Мы обезвредили четырнадцать мин и могли поклясться, что не пропустили ни одной. Пловцы‑наблюдатели были распределены по фронту так, что внимательно осматривали каждый фут. Увидев мину, они выпускали наверх желтый буй. Флажки на фалах точно отмечали глубину, и офицеры на мостике, следя по гидрографической карте, давали команду приподнять или опустить наблюдателя, так что он всегда плыл в трех футах над дном. Курс меняли каждые полчаса, и пловцы чередовались в конце галса.

Мы очень гордились своим карнавальным судном. Из двадцати наблюдателей только двое ныряли прежде. Боясь, как бы новички не запутались в коварной сети минного заграждения, мы внимательно следили за ними. Все они быстро стали настоящими человекорыбами.

Когда пришла пора подрывать наши находки, новые аквалангисты получили самостоятельную задачу: подготовить к взрыву отмеченные буями мины. Они восприняли это задание как праздник…

Одной из второстепенных задач Группы подводных изысканий была в то время подводная фотография.
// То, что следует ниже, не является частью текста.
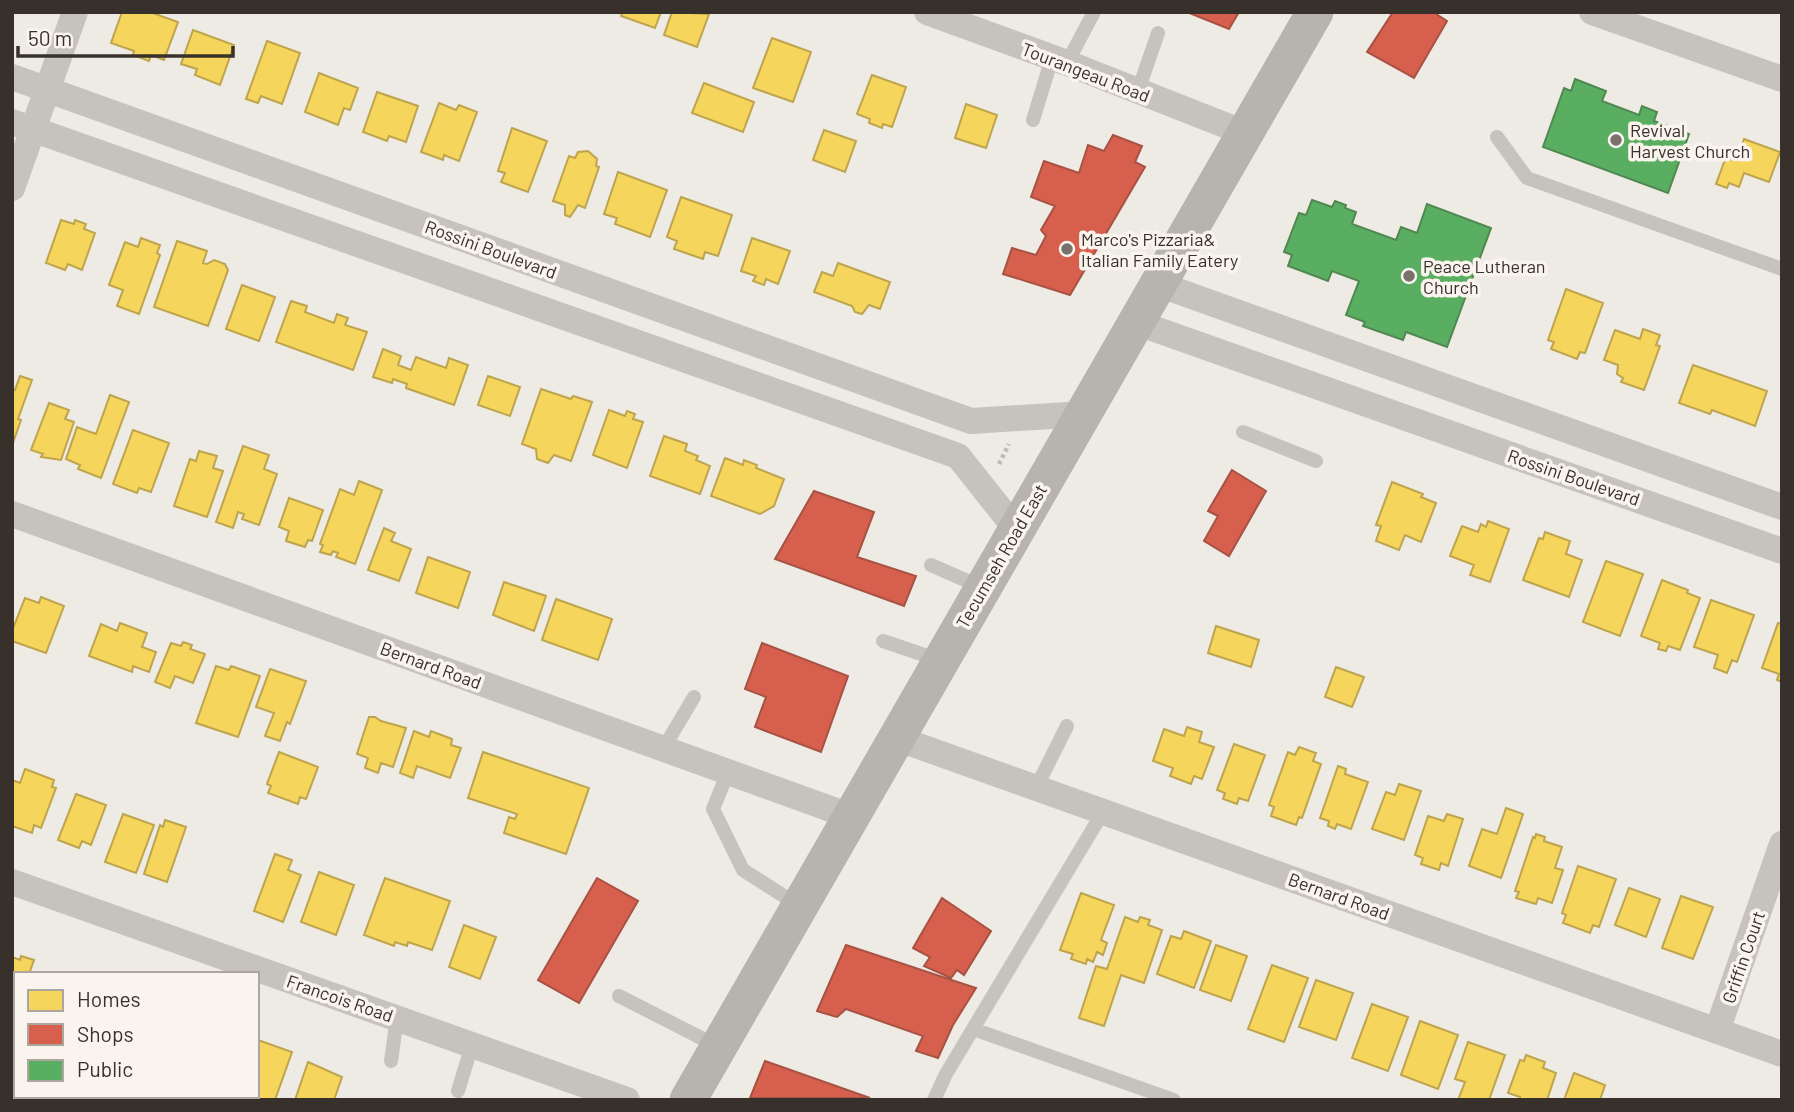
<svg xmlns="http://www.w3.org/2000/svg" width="1794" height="1112" viewBox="0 0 1794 1112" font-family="Barlow,sans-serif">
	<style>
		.homes { fill: #f6d55c; stroke: #bda44d; stroke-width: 2 }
		.shops { fill: #d6604d; stroke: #a75243; stroke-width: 2 }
		.public { fill: #5aae61; stroke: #508851; stroke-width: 2 }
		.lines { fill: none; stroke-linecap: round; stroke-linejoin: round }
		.path { stroke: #bfbbb6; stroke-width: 4.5; stroke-dasharray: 3.5 3.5; stroke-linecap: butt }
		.lane { stroke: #c6c2bd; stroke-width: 14 }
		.street { stroke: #c6c2bd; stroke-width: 26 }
		.secondary { stroke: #b7b3ae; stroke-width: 37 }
		.poi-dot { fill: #78716c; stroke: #f9f4ed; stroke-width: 2.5 }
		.labels { text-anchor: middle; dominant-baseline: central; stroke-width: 7; stroke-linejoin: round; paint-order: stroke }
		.street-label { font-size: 18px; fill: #38302b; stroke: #f9f4ed }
		.poi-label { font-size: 18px; fill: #38302b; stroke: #f9f4ed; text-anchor: start }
	</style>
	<rect width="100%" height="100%" fill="#eeeae4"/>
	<!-- homes -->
	<path class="homes" d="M122,12H150L178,22L164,60L151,55L149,61L133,55L134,51L111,43Z
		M623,12H661L655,28L621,16Z
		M672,12L709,14L697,47L664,35Z
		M193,30L234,45L220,85L195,75L197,69L181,64Z
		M772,38L811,52L793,102L753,88Z
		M267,41L300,53L282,104L261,96L258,103L246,99Z
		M319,73L358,88L350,110L344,108L338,125L305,112Z
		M872,75L906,87L892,127L883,124L882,128L869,123L870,119L857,114Z
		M704,83L754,102L743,132L692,113Z
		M377,92L418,106L406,142L389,136L387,141L363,132Z
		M439,103L456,110L459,105L477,112L459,161L444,155L443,160L421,152Z
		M966,104L997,115L986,148L955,138Z
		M512,128L547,141L528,192L501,182L505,173L498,171Z
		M824,130L856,141L845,172L813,160Z
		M1744,139L1780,152L1769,182L1744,173L1739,187L1729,183L1727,188L1716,184L1726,157L1736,161Z
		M588,151L597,159L596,166L599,167L585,208L578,205L570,217L565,215V205L553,201L569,156L575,158L578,152Z
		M618,172L667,190L650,237L615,224L617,218L604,214Z
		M681,197L732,215L718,256L705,252L703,259L674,249L677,241L667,237Z
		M61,220L74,224L75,220L86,224L84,229L95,233L82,270L68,264L65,270L46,263Z
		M141,238L160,245L157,253L160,255L139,314L117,306L123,290L109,285L125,242L138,247Z
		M752,238L790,251L778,284L766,279L764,285L753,281L756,276L741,271Z
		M177,241L207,251L203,263L207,264L214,260L225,264L228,270L208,326L154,307Z
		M838,263L890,282L880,309L869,305L862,314L855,312L852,306L814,292L822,272L833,276Z
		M242,285L275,297L259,341L226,329Z
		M1566,289L1603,303L1585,353L1580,352L1577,359L1551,349L1554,342L1548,340Z
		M291,301L307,306L305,312L334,323L337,314L348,318L345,325L367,332L353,370L276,342Z
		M1643,329L1660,335L1656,345L1660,346L1644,390L1621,382L1623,378L1617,374L1618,365L1604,360L1615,330L1640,339Z
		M383,349L401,356L398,365L411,370L416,357L446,368L449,358L468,365L454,405L406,388L407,384L393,379L392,383L373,377Z
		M1693,365L1767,391L1755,426L1712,410L1710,414L1679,403Z
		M20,376L32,380L18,419L21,420L13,443L12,389L15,390Z
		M488,376L520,387L510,416L478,405Z
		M541,389L571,399L573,396L592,402L571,461L554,455L548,463L537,459L536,449L522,444Z
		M110,395L129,402L101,478L78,469L80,465L66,459L77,427L96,434Z
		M49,403L69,410L65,419L74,422L61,460L41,457L43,454L31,450Z
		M609,410L625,416L627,411L635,414L633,419L643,422L627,468L593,455Z
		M133,430L169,443L151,492L139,488L137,493L113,484Z
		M664,436L687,444L685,451L698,456L696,460L710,466L700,494L650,476Z
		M243,446L269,455L264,469L277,474L259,525L242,519L244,514L238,512L233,528L216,522Z
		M199,451L217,456L213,468L223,471L207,517L174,506L190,459L196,461Z
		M725,458L743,465L744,460L757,465L756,468L784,479L774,506L760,514L711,496Z
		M359,481L382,490L355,564L336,557L338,553L333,551L331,555L320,552L323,545L320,544L340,489L354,495Z
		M1392,482L1423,494L1421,497L1436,503L1421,542L1405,535L1399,550L1376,541L1381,526L1376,525Z
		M289,498L323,510L312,541L308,540L305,547L286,541L289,531L279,527Z
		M1488,521L1509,529L1490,582L1470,575L1474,565L1450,556L1462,526L1478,532L1481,524L1486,527Z
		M384,528L395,533L391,541L411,549L399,581L368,570Z
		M1545,532L1570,541L1566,554L1582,560L1569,597L1523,580L1539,538L1543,539Z
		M428,557L470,572L458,608L416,593Z
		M1606,561L1643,574L1620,636L1583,622Z
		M1662,580L1688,590L1687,593L1700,598L1680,650L1668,646L1666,651L1658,649L1660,643L1641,636Z
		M504,582L546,596L534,631L493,615Z
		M41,597L64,606L46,653L12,641V631L25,598L39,603Z
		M556,599L612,619L598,660L542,640Z
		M1711,600L1754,615L1737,662L1732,660L1727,673L1714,668L1718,655L1694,647Z
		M120,623L147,633L142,647L156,652L149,672L133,666L132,672L89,656L101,624L117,631Z
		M1778,623L1782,624V682L1777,680L1779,674L1762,668Z
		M1216,626L1259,640L1251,667L1208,653Z
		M183,642L192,645L190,649L205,654L193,683L175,676L170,688L155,682L171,643L181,646Z
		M216,666L229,670L231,666L260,676L238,737L196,723Z
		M1336,667L1364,677L1352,707L1325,697Z
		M270,669L306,681L290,724L287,722L280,741L265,736L274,713L256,707Z
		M369,717H375L381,721L406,728L393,767L381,763L378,773L365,768L368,758L357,754Z
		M1187,727L1202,732L1199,742L1214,747L1202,779L1194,776L1191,784L1170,776L1173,768L1153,761L1164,729L1184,736Z
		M414,731L429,737L431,731L452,739L451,745L461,748L450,778L417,766L413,778L400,773Z
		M1234,744L1265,755L1248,801L1239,798L1237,804L1223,799L1225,793L1217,790Z
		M1299,747L1316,753L1313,761L1321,764L1302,818L1299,817L1296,825L1271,816L1274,807L1269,805L1288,752L1295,755Z
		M279,752L318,767L306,799L300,797L298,804L268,793L271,786L267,784Z
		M483,752L589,788L566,854L504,833L509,817L515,819L517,814L468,798Z
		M1338,766L1346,769L1345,774L1368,782L1351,829L1337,824L1335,829L1328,826L1329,821L1320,818Z
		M25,769L54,780L52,787L56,788L41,828L34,825L32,833L12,826V780L20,783Z
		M1399,784L1421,791L1404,840L1372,829L1386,792L1395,795Z
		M76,794L106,805L91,845L82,841L79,848L58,840Z
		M1506,808L1523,814L1501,878L1469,866L1482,829L1497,834Z
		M123,814L154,825L136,873L105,862Z
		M1447,814L1463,819L1448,866L1441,863L1439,870L1421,864L1423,858L1415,855L1428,816L1444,821Z
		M165,820L186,827L167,882L144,874L160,825L163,827Z
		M1536,834L1545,837L1544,841L1562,847L1555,868L1563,870L1552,903L1538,898L1536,904L1516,898L1519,892L1515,891L1533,837L1535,838Z
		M275,854L292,860L288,870L301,875L283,922L254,911Z
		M1578,866L1616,879L1599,927L1593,925L1590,933L1563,923L1566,915L1562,913Z
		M319,872L354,885L336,935L301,922Z
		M385,878L450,901L432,950L408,942L407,946L395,942L394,946L364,935Z
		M1629,888L1660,899L1646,937L1615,925Z
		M1081,893L1114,905L1101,940L1107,943L1103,955L1097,952L1093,962L1087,959L1086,964L1071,959L1073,954L1060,950Z
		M1681,896L1713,907L1693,959L1662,948Z
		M1125,917L1138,922L1140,917L1150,920L1148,925L1162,930L1144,983L1121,975L1104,1026L1079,1018L1096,966L1107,969Z
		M464,925L496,937L480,979L449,967Z
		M1184,931L1211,941L1194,988L1157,974L1171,936L1181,939Z
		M1216,945L1247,956L1231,1001L1200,990Z
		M21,956L34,960L29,974H16V1012L12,1011V957L20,960Z
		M1272,965L1308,978L1284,1042L1248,1029Z
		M1316,980L1353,993L1336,1040L1299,1027Z
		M1372,1004L1408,1017L1388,1071L1352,1058Z
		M1420,1021L1458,1035L1438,1089L1401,1075Z
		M258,1040L292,1052L275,1100H259L249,1096H257Z
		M1468,1042L1505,1055L1489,1100H1458L1465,1082L1455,1079Z
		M1526,1055L1545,1062L1543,1068L1556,1073L1547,1100H1519L1520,1097L1508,1093L1520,1060L1524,1061Z
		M308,1062L342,1077L334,1100H295Z
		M1574,1073L1605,1085L1600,1100H1564Z"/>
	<!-- shops -->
	<path class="shops" d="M1187,12H1239L1229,29Z
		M1393,12H1433L1447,21L1414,78L1367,52Z
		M1113,135L1142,146L1135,162L1145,167L1070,295L1003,274L1012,248L1036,255L1046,236L1041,230L1055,206L1031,197L1044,161L1079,173L1088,145L1104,151Z
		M1232,470L1266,491L1229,556L1204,541L1218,516L1208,511Z
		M814,491L874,512L857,557L916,576L904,606L775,559Z
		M762,643L848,676L821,752L755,727L766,697L745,689Z
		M597,878L638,901L579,1003L538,980Z
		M942,898L991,931L964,975L957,970L951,978L924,966L930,957L913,948Z
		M846,945L976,988L953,1025L938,1058L916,1051L923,1036L846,1009L837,1017L817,1011Z
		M765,1061L870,1098H750Z"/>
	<!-- public -->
	<path class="public" d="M1575,79L1606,91L1602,101L1639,115L1642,106L1657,112L1654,121L1689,134L1668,193L1543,147L1564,88L1571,91Z
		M1312,200L1332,207L1335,201L1346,205L1345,208L1356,212L1352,224L1396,240L1401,227L1417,233L1427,204L1491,228L1447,347L1406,332L1403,340L1363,326L1365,322L1346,315L1359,281L1332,271L1328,281L1288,266L1292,255L1284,252L1299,213L1306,215Z"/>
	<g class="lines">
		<!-- path -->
		<path class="path" d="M999,464L1009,444"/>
		<!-- lane -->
		<path class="lane" d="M1067,63L1094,12
			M1138,91L1158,33
			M1033,120L1052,58
			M1497,137L1527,178L1782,269
			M1243,432L1316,461
			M931,565L981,587
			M883,641L939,660
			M663,749L694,697
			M728,772L713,809L743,870L798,905
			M1036,788L1067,726
			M619,996L717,1046
			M973,1029L1174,1100
			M391,1061L397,1018
			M458,1091L472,1045
			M12,1099L14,1100
			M934,1100L946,1074L1103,812"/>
		<!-- street -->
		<path class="street" d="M927,12L1067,63L1245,133
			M1592,12L1782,79
			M12,77L971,421L1083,414
			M12,122L958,456L1016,529
			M12,188L75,12
			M1158,284L1782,507
			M1135,322L1782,551
			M12,514L850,816
			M896,738L1782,1054
			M12,882L627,1100
			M1717,1031L1782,844"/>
		<!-- secondary -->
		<path class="secondary" d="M688,1100L1315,12"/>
	</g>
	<!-- markers -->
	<g class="poi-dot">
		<circle cx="1616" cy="140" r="7"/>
		<circle cx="1067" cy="249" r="7"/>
		<circle cx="1409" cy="276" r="7"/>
	</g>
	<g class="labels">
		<!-- street labels -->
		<g class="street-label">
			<text transform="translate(1086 72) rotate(21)">Tourangeau Road</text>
			<text transform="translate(491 249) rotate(20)">Rossini Boulevard</text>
			<text transform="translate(1574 477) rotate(19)">Rossini Boulevard</text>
			<text transform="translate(1001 556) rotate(-60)">Tecumseh Road East</text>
			<text transform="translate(431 665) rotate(20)">Bernard Road</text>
			<text transform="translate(1339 896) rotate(20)">Bernard Road</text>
			<text transform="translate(1743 957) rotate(-71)">Griffin Court</text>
			<text transform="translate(340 998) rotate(19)">Francois Road</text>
		</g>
		<!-- poi labels -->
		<g class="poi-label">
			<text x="1630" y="130">Revival<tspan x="1630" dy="21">Harvest Church</tspan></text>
			<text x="1081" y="239">Marco's Pizzaria&amp;<tspan x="1081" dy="21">Italian Family Eatery</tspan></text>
			<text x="1423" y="266">Peace Lutheran<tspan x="1423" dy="21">Church</tspan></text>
		</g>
	</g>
	<!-- border -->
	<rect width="1794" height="1112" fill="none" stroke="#38302b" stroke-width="28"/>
	<!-- legend -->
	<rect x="14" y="972" width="245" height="126" fill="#f9f4ed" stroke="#aca69f" stroke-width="2"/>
	<rect x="28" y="990" width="35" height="21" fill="#f6d55c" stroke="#aca69f" stroke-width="2"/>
	<text x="77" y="1007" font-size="21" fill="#38302b">Homes</text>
	<rect x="28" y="1024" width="35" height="21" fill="#d6604d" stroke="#aca69f" stroke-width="2"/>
	<text x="77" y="1042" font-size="21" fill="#38302b">Shops</text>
	<rect x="28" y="1060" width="35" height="21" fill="#5aae61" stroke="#aca69f" stroke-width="2"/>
	<text x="77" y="1077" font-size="21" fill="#38302b">Public</text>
	<!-- scale -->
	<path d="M18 46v10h215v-10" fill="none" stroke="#38302b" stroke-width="3.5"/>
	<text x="28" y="46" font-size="21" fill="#38302b" stroke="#f9f4ed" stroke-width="5" paint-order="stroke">50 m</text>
</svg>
Нас попросили заснять, как действуют «антиасдиковые пилюли»; в итоге появился на свет первый фильм о подводной лодке в ее стихии.

Асдик – это подводный эквивалент радара, ультразвуковой прибор, которым союзники выслеживали подводные лодки. В ответ нацисты придумали «антиасдиковую пилюлю». С преследуемой лодки выбрасывали маленькую коробочку, сбалансированную так, что она повисала в воде. Коробочка непрерывно выделяла пузырьки воздуха, имитируя шум работающего мотора; уловив его, преследователи обрушивали на ложную мишень град глубинных бомб. Достаточно было одной подводной лодке набросать побольше таких коробочек, и противнику казалось, что в пучине притаилась грозная эскадра.

Филипп Тайе нырнул с кинокамерой и занял позицию как раз на пути лодки. Она шла неглубоко, разбрасывая «пилюли». Тайе увидел, как из мглы возник установленный на носу лодки сетерез. Он проследовал мимо, за ним скользнул и исчез в толще воды корпус; два мерно вращающихся винта напомнили Филиппу игрушечные пропеллеры. «Пилюли» действовали в точности как предполагалось; но Филиппа гораздо больше поразила подводная лодка – никакого сравнения с инсценированными кадрами из военных кинофильмов! Мы решили заснять, как лодка совершает под водой разные маневры. Нам предложили снимать «Рубин», предназначенный для постановки мин.

В день съемок вода была исключительно прозрачной, видимость – девяносто футов. Командир лодки, лейтенант Жан Рикуль, продемонстрировал нам погружение. Плавая вокруг лежащего на глубине ста двадцати футов «Рубина», мы осматривали ослепший перископ, безжизненный компас, нелепо торчащий пулемет, антенну радара, который в воде был бесполезен; тут же сновали любопытные рыбки. Неподвижно стоял развернутый непромокаемый флаг; красное и синее поля приобрели одинаковый зеленоватый оттенок. А внутри этого бронированного воздушного пузыря, вмещающего, помимо всяческого оборудования, сорок человек экипажа, кипела жизнь. Мы слышали нестройный гул разговора, шаги, стук работающего насоса, звон упавшего гаечного ключа и чуть ли не брань матроса, уронившего этот ключ. Но вот тяжелый корпус оторвался от грунта, завертелись винты, приминая водоросли и взмучивая ил. «Рубин» пошел вверх. Первым прорезал поверхность воды нос. Флаг исчез; за ним скрылась боевая рубка. Вихрь сверкающей пены очертил контуры корпуса. Загадочное инородное тело превратилось на наших глазах в обыкновенный киль.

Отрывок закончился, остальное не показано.